= Directions for this task =
Reproduce the data below verbatim, from the line containing "True or false: fpr" through the line containing "Which has a higher value, 6 or 1?", with both lines included. Omit the pictures from your output.

= Supplied data =
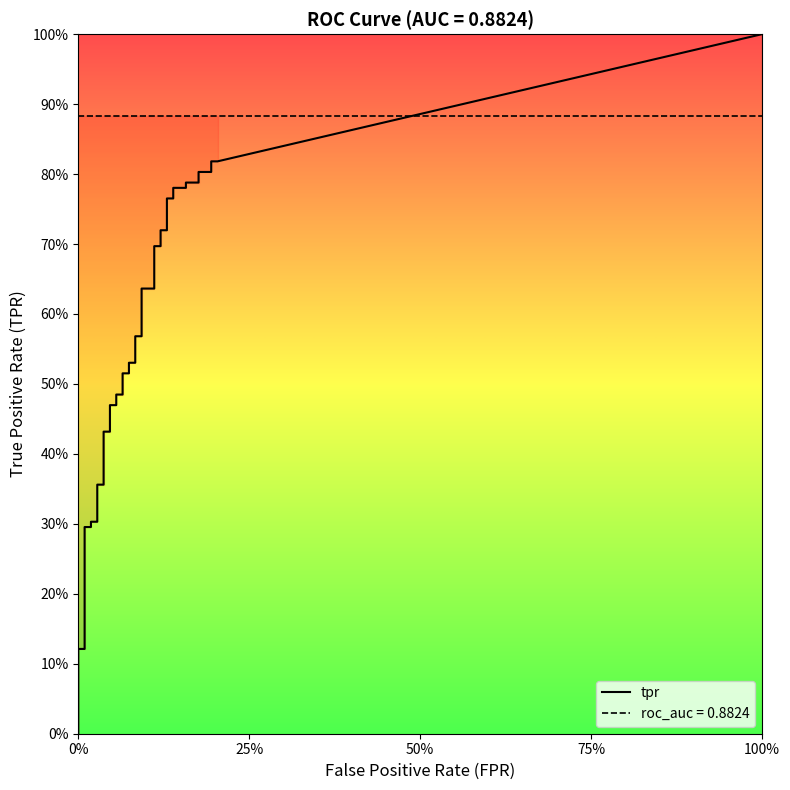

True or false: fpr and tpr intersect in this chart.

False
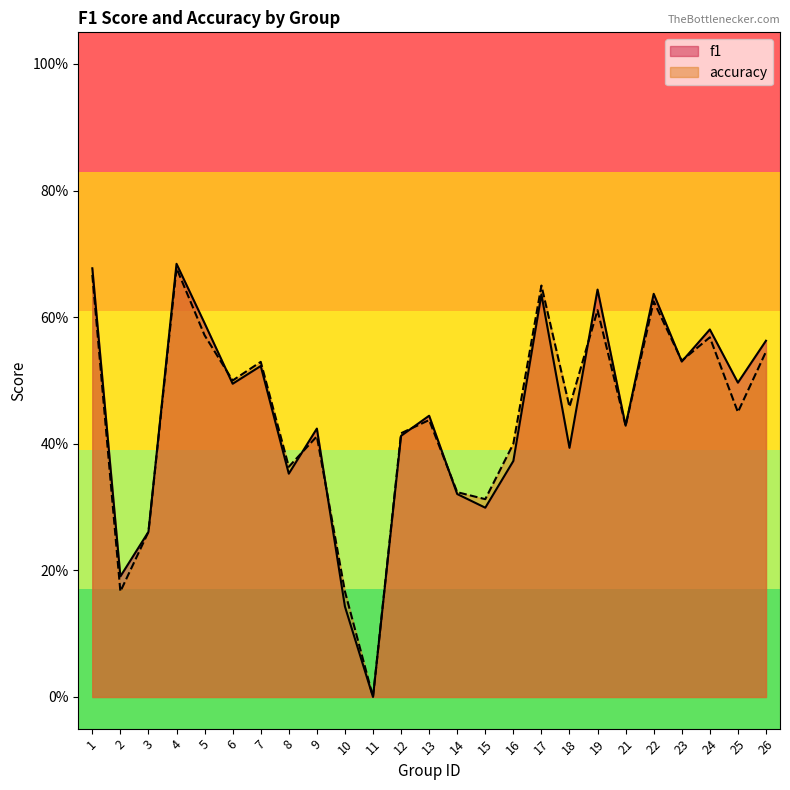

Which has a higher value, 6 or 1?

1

==

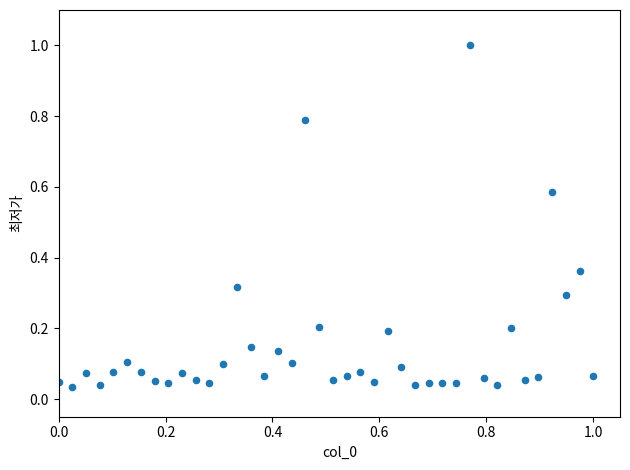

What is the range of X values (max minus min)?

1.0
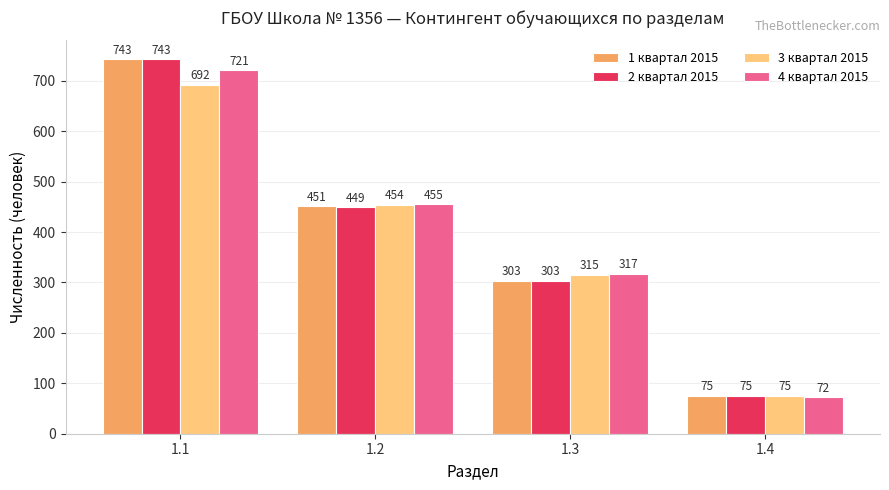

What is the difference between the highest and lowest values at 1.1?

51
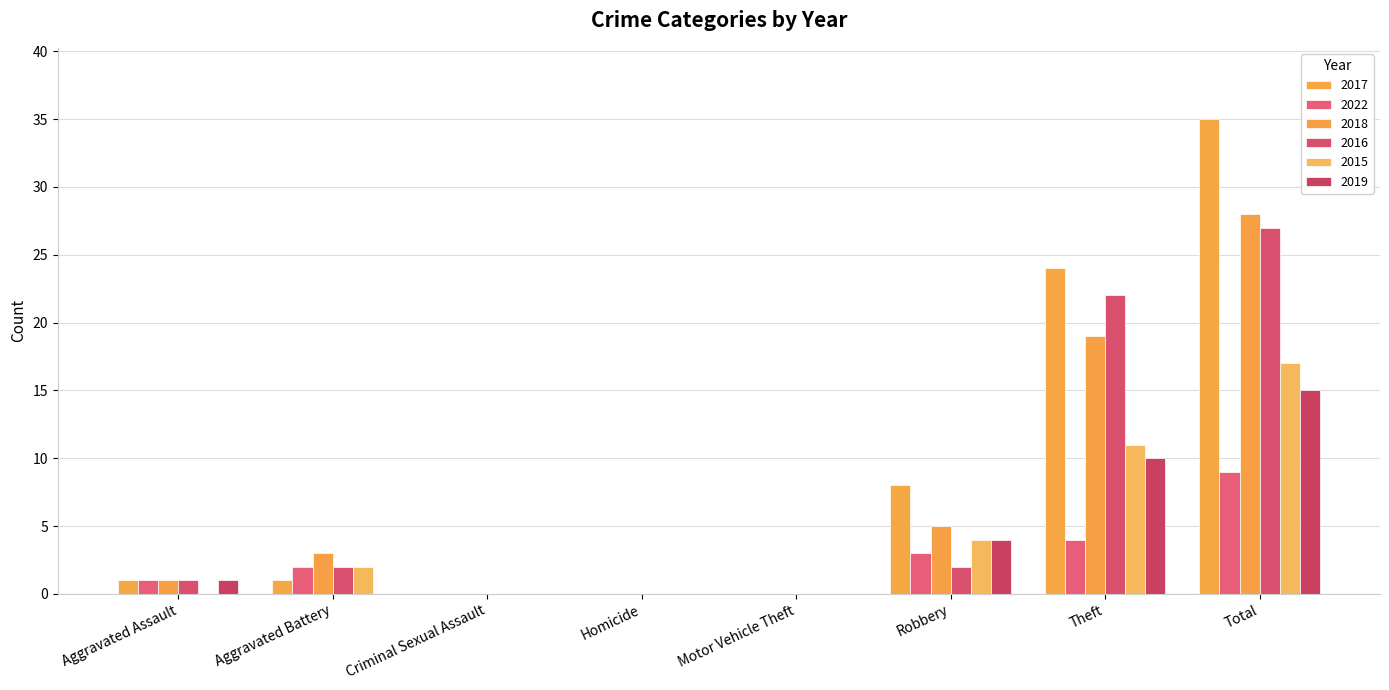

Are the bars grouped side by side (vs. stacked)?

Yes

==

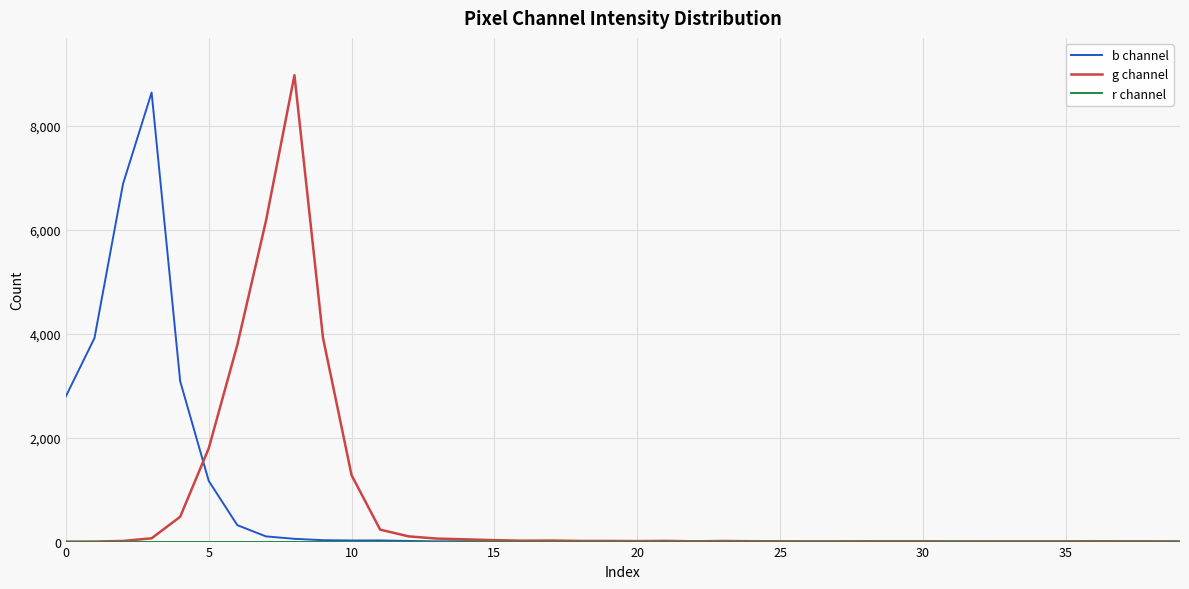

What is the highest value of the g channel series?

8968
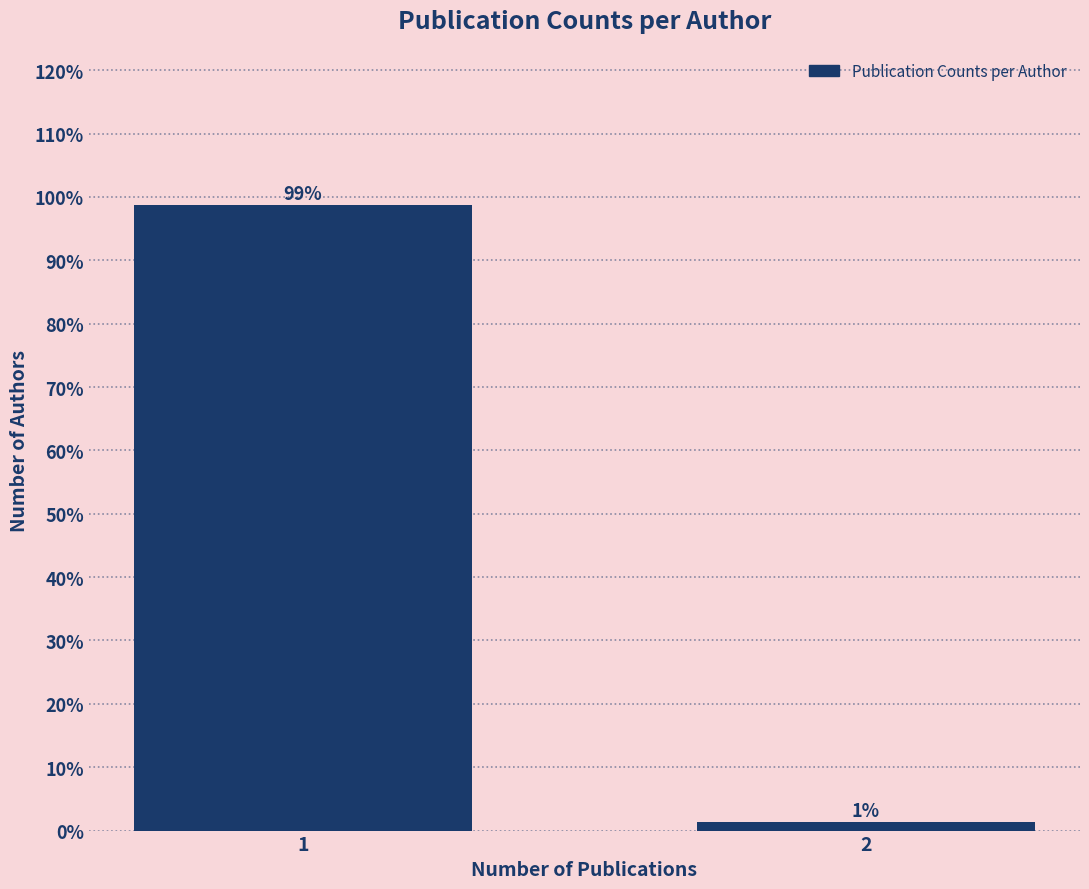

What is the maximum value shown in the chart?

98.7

= Exercise solution =
True or false: fpr and tpr intersect in this chart.

False

Which has a higher value, 6 or 1?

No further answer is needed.